A Coles spokesman said the supermarket was just countering the myth.

"Chicken in Australia has not been treated with hormones for over 40 years. However, there is still a widespread misconception among customers that they do. In fact in July last year, chicken producer Steggles commissioned a Newspoll study among 1000 people that showed that 76 per cent still believed that hormones and/or steroids were used in chicken production."

So why isn’t Coles leading the formation of public perception instead of blindly following? Because there’s a buck to be made.

Market food safety rather than fear

Coles Supermarkets is an Australian supermarket chain owned by Wesfarmers. It has 742 stores nationally and more than 93,000 employees. Coles currently has the second-largest market share behind Woolworths Supermarkets.

Coles is now using celebrity chef thingy Curtis Stone to push its ‘No Bull’ campaign, which proclaims all beef sold at Coles is free of hormone growth promotants, or HGPs – supplements of naturally occurring hormones that reduce farming costs because they cause cattle to produce more beef from less feed.

Similar marketing claims have made by Whole Foods and Chipotle in the U.S., both which suck at food safety. Tyson tried it with antimicrobials and was told by a judge to stop because of the bull involved.

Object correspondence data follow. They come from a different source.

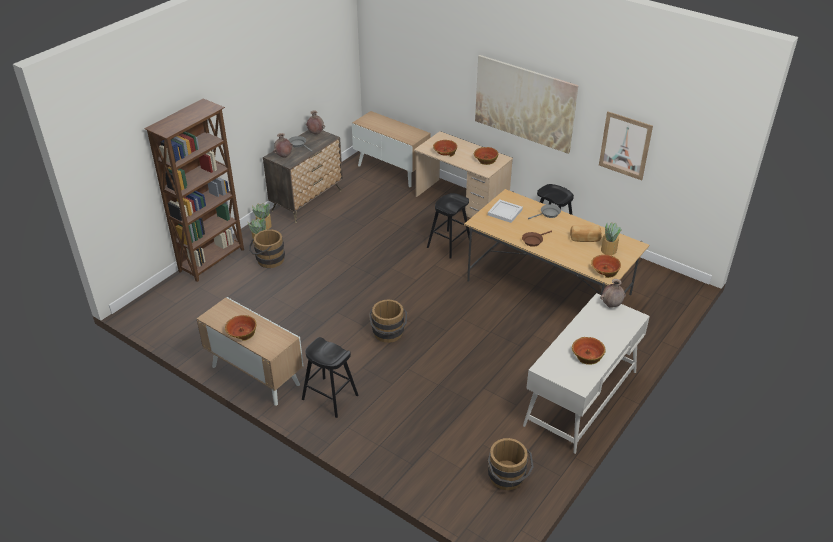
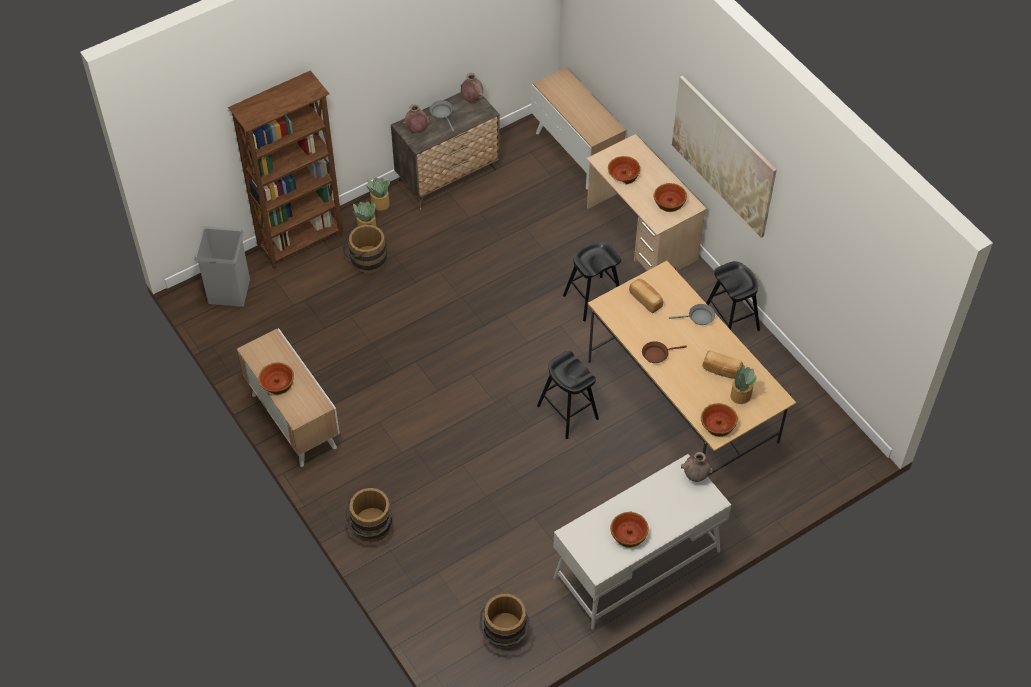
camera: 20 degrees right, 15 degrees up
black stool [302,337,358,418] -> black stool moved to [537,351,599,439]
brown bucket [369,300,407,343] -> brown bucket moved to [344,488,392,541]
white tray [488,199,523,223] -> bread [629,278,663,313]
picture [599,112,653,180] -> none
none -> grey trash can [195,226,250,307]

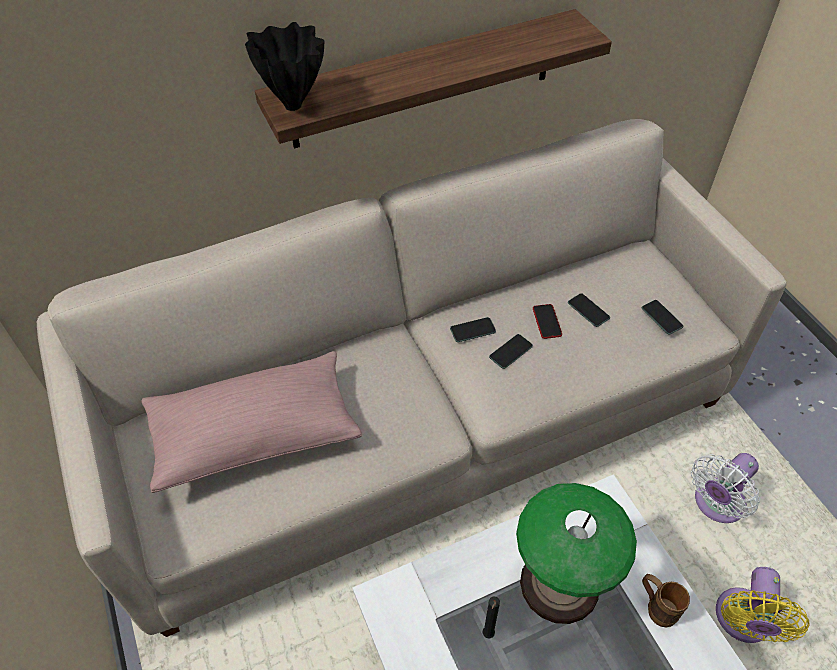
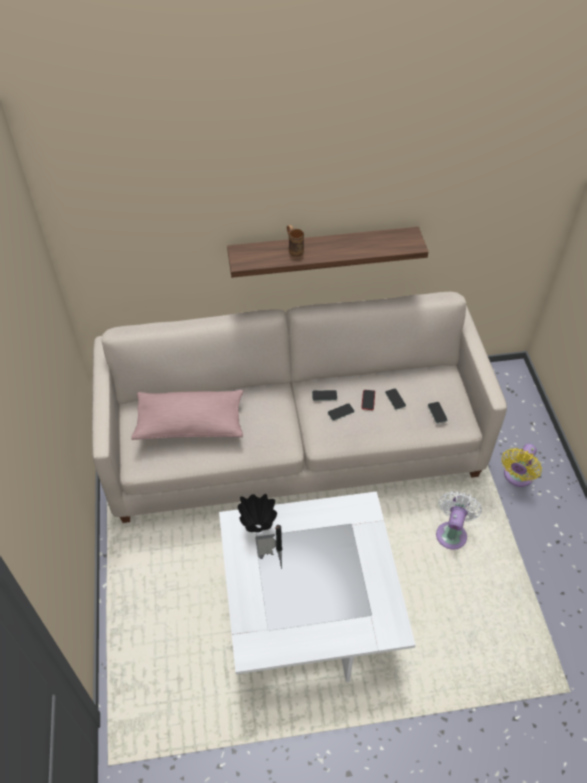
camera: 15 degrees right, 0 degrees up
black vase [245,22,324,111] -> black vase moved to [237,494,277,533]
table lamp [516,483,637,624] -> none
brown mug [642,574,690,627] -> brown mug moved to [287,225,304,257]
white fan [691,453,760,523] -> white fan turned 135 degrees clockwise [436,491,482,550]
yellow fan [716,567,809,643] -> yellow fan moved to [502,444,542,487]

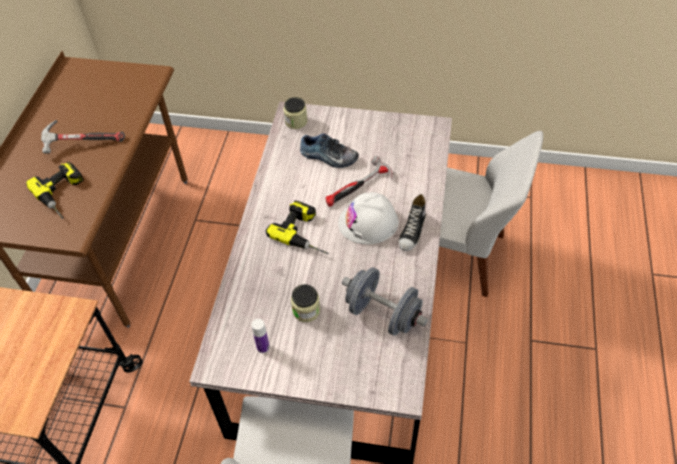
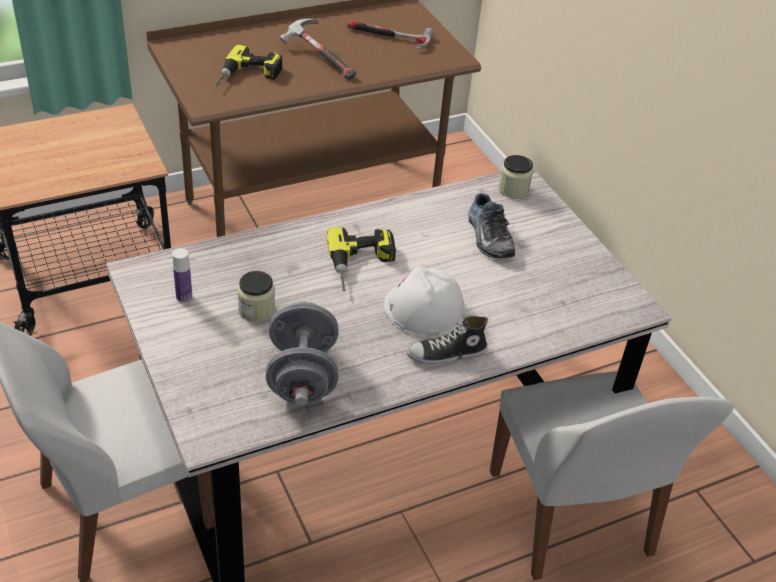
camera: 50 degrees right, 10 degrees down
hammer [326,156,393,207] -> hammer moved to [347,20,434,49]

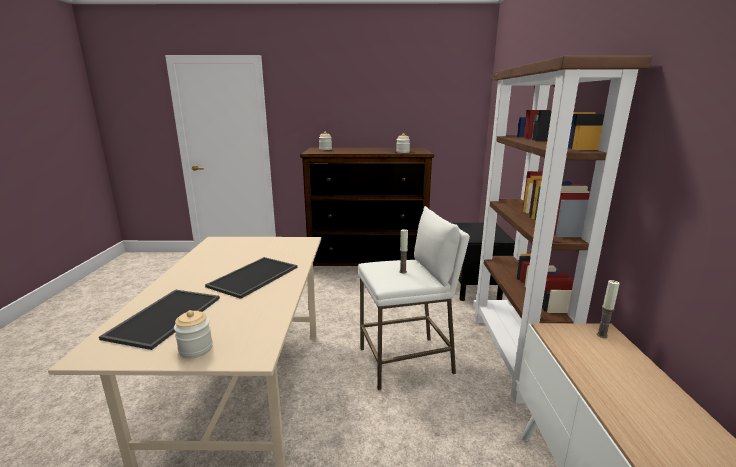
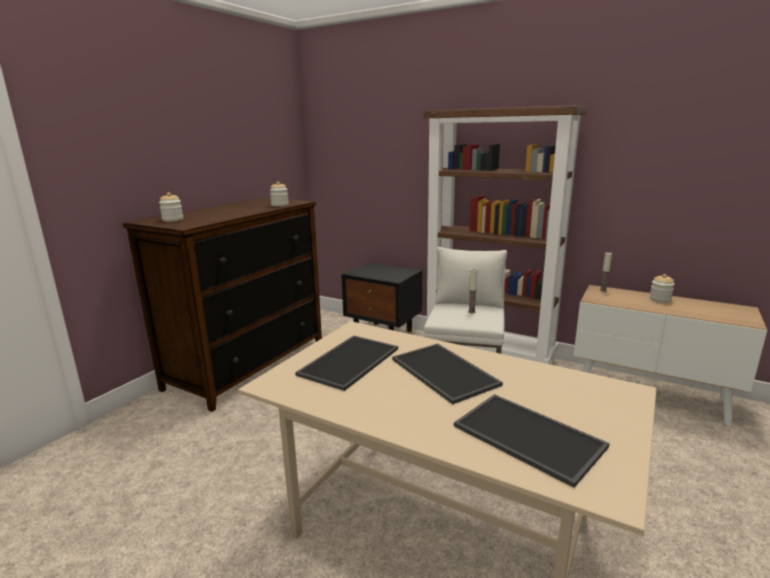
camera: 60 degrees left, 0 degrees up
jar [174,310,213,358] -> jar moved to [650,274,675,303]
none -> tray [295,335,398,391]

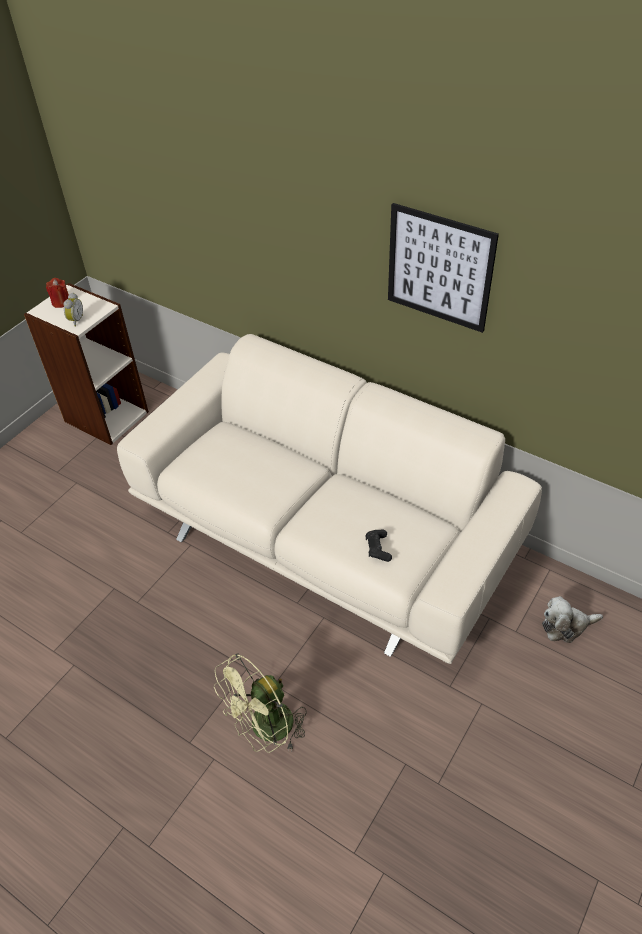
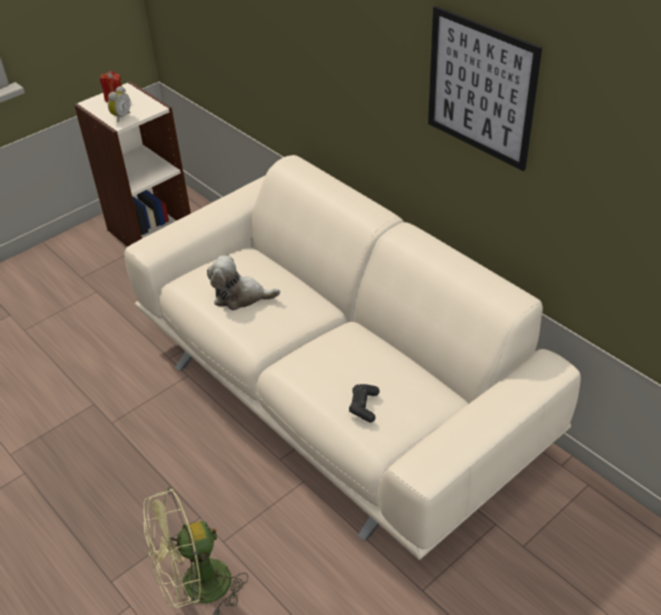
camera: 15 degrees right, 5 degrees down
plush toy [542,596,603,643] -> plush toy moved to [207,255,280,310]

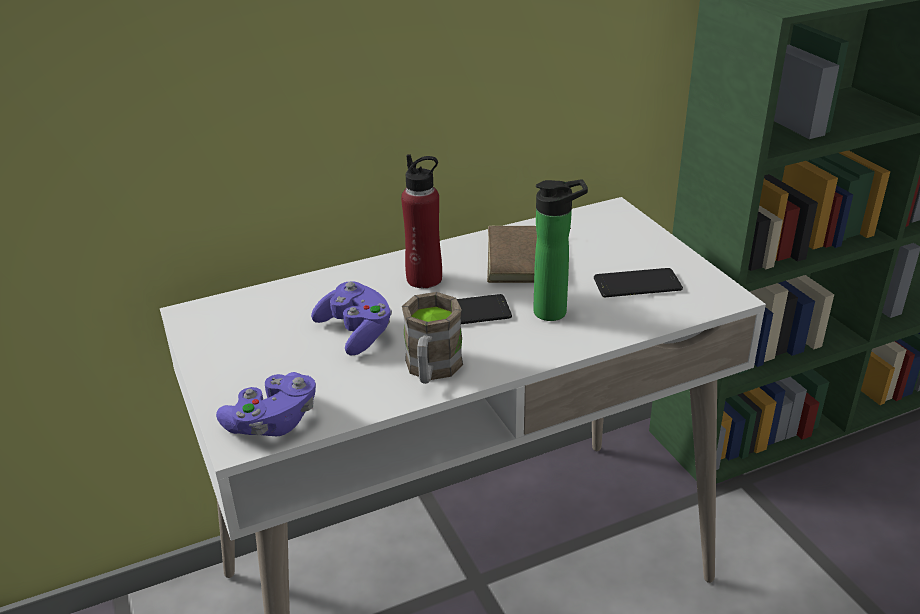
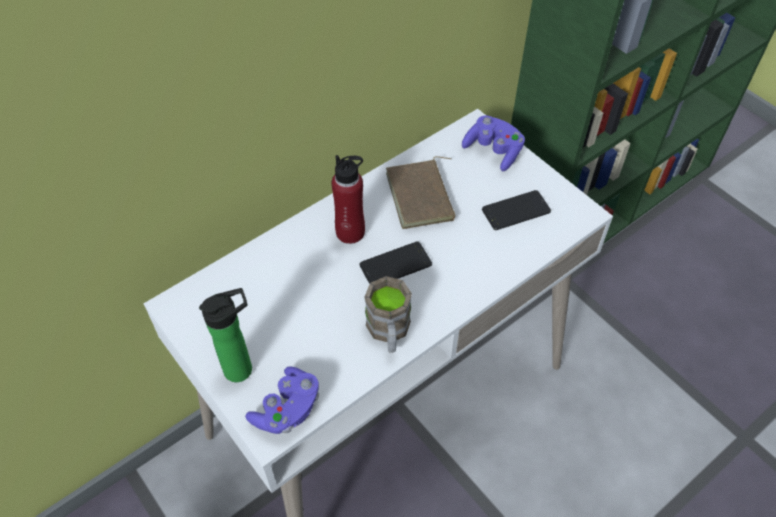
camera: 15 degrees left, 20 degrees up
purple game controller [311,281,392,355] -> purple game controller moved to [462,115,525,171]
bottle [533,179,588,321] -> bottle moved to [199,288,252,382]

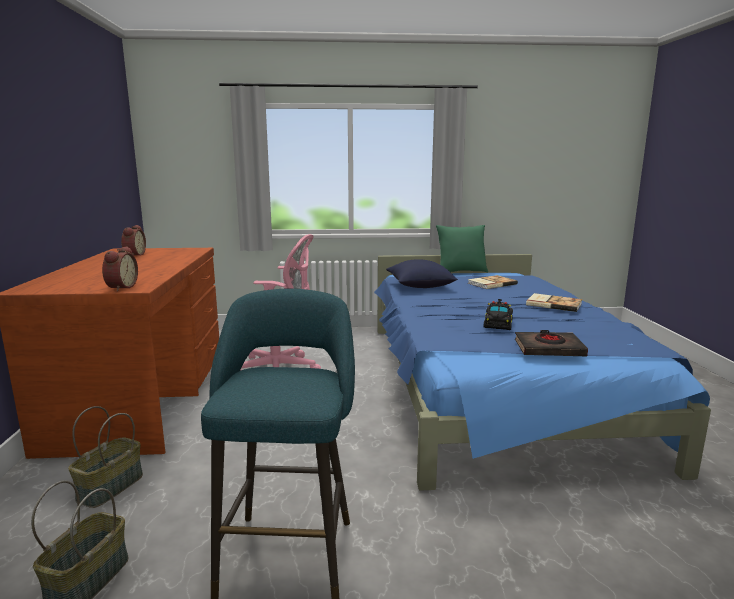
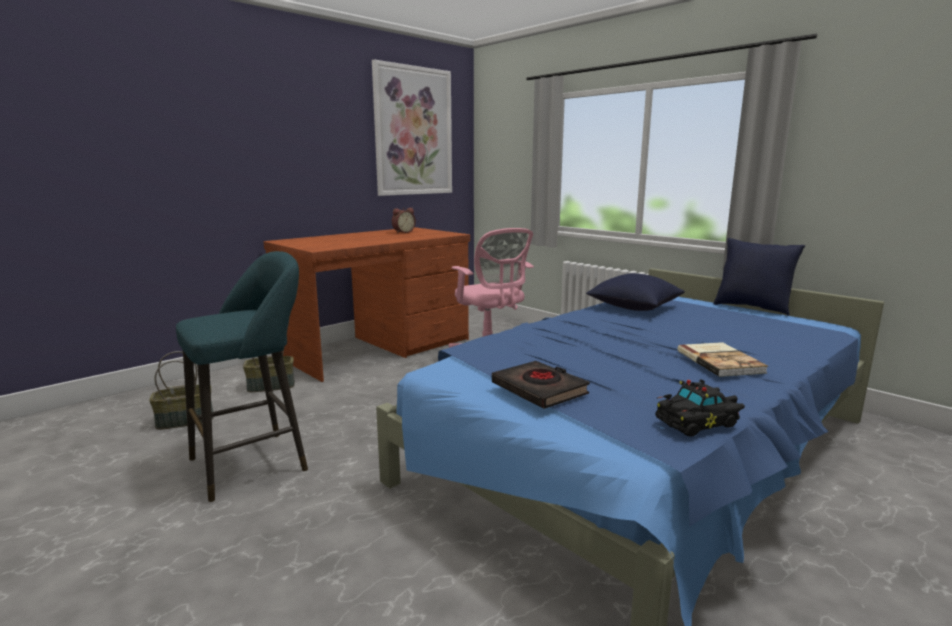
camera: 50 degrees right, 0 degrees up
alarm clock [102,246,138,291] -> none
green pillow [436,225,488,273] -> blue pillow [713,238,805,316]
book [468,275,518,289] -> none
black toy car [483,299,513,330] -> black toy car moved to [655,379,745,437]
none -> picture [372,60,452,196]

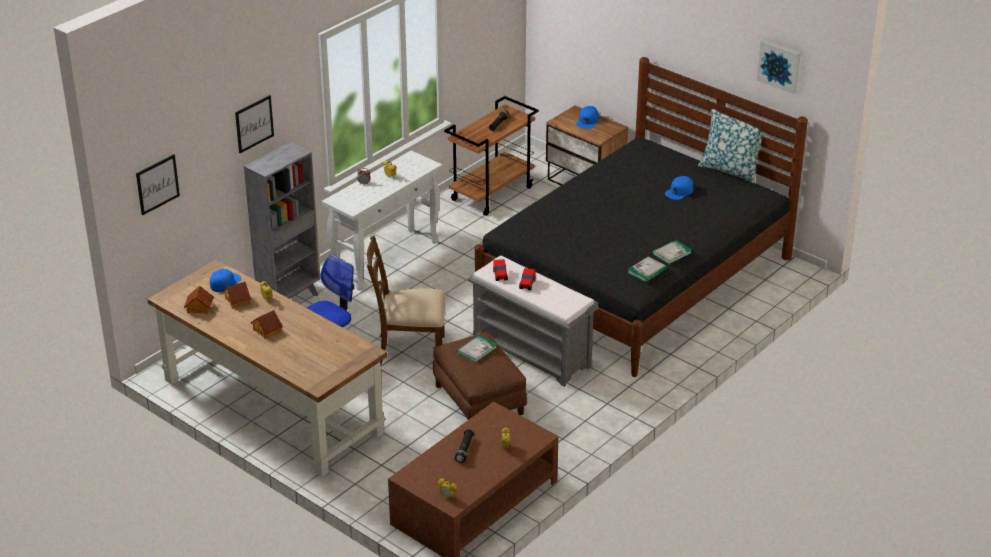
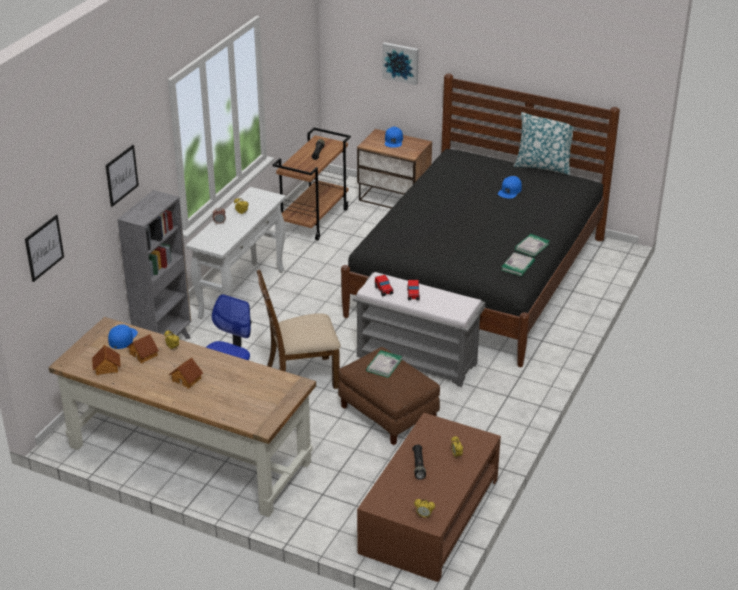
camera: 15 degrees left, 0 degrees up
picture [757,40,801,94] -> picture moved to [382,42,419,85]

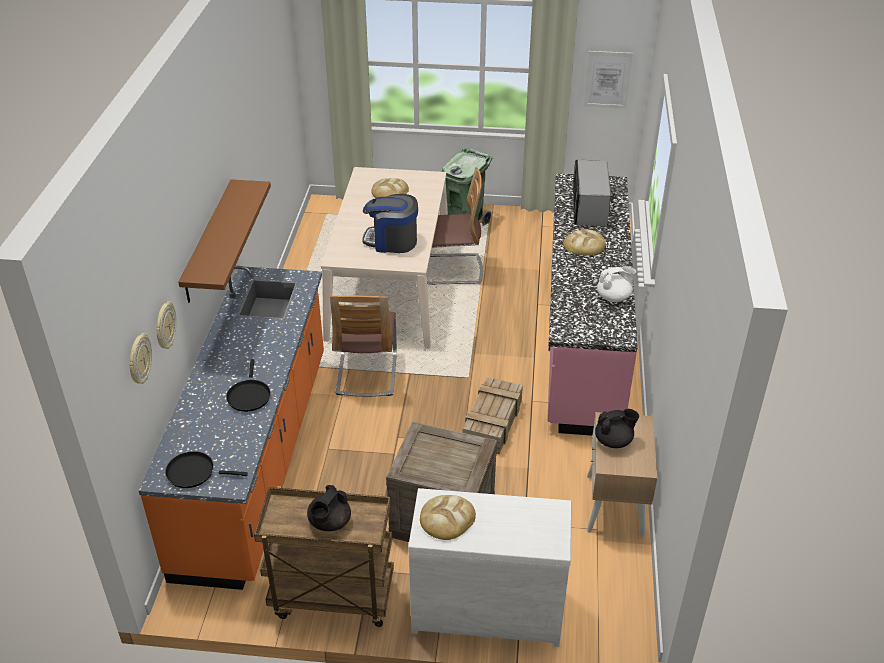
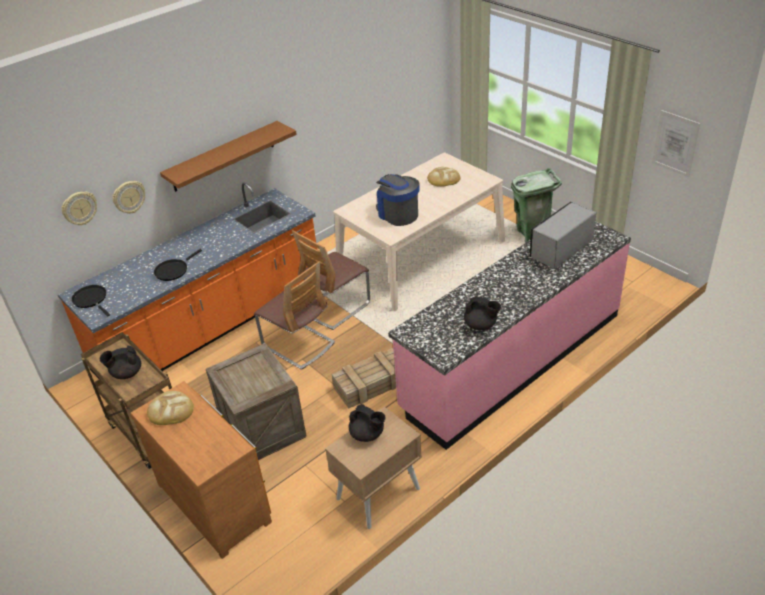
camera: 45 degrees right, 0 degrees up
white dresser [408,488,572,647] -> brown dresser [130,381,272,559]
chair [427,167,483,285] -> chair moved to [254,261,335,370]
bread [563,229,605,256] -> none
white teapot [597,266,636,302] -> black teapot [464,296,501,330]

Meat and Livestock Australia, which acts on behalf of 47,000 meat producers, said Coles’ marketing strategy could frighten consumers into thinking beef from cattle raised on growth-promoting hormones was unsafe, despite years of scientific testing showing it posed no risk.

The group told The Sunday Age it was too early to tell if customers had stopped buying beef from retailers other than Coles, but if the industry was forced to stop using hormones due to unwarranted fear, ramifications could be widespread.

Victorian Farmers Federation president Andrew Broad said, “They’re creating a monster in the mind of consumers that this is bad … when the reality is there are no health risks with HGPs. The campaign implies that there’s some chemical being pumped into the beef, which is just a nonsense.”

Never go with the no-risk message. There are always risks, but these are miniscule compared with the risks of dangerous microorganisms associated with beef. I’m still waiting for someone to step up and market microbial food safety – so there’s fewer sick people out there.

Simon Berger of Woolworths, rightly dismissed the campaign as “a supermarket gimmick that will be bad for the environment and bad for Australian farmers,” and that it would not follow Coles’ hucksterism.

“We have absolute confidence in the Australian beef industry … We have no plans to dictate to them how it’s produced. Removing technology means you need more cattle, eating more food, on more land, producing more methane over more time to produce the same beef. Someone will pay for that – either farmers or customers, as well as the environment.”

Coles spokesman Jim Cooper defended the campaign, and stressed that Coles wasn’t saying HGP-raised beef was unsafe, it was saying that HGP-free beef was of a higher quality and tasted better, adding, “We are doing what we need to do to improve the quality of beef we sell to customers and that’s all this is about for us.”

But nothing to improve the microbial safety of beef Coles sells to consumers.

CSIRO Professor Alan Bell confirmed there was no proof that HGPs in beef posed a health threat to consumers. But a recent CSIRO study, published in the journal Animal Production Science, supports Coles’ assertion that HGP-free beef is more tender. The study found the hormones had a ”negative influence” on tenderness, taste and quality.

HGPs have been used in Australia since 1979, and about 40 per cent of cattle are now implanted with slow-release HGPs, which add an estimated $210 million in production gains to the Australian beef industry each year.

The group said the amount of hormones found in HGP-raised beef was far lower than the level of hormones naturally occurring in many foods. One egg contained about the same amount of estrogen as 77 kilograms of beef.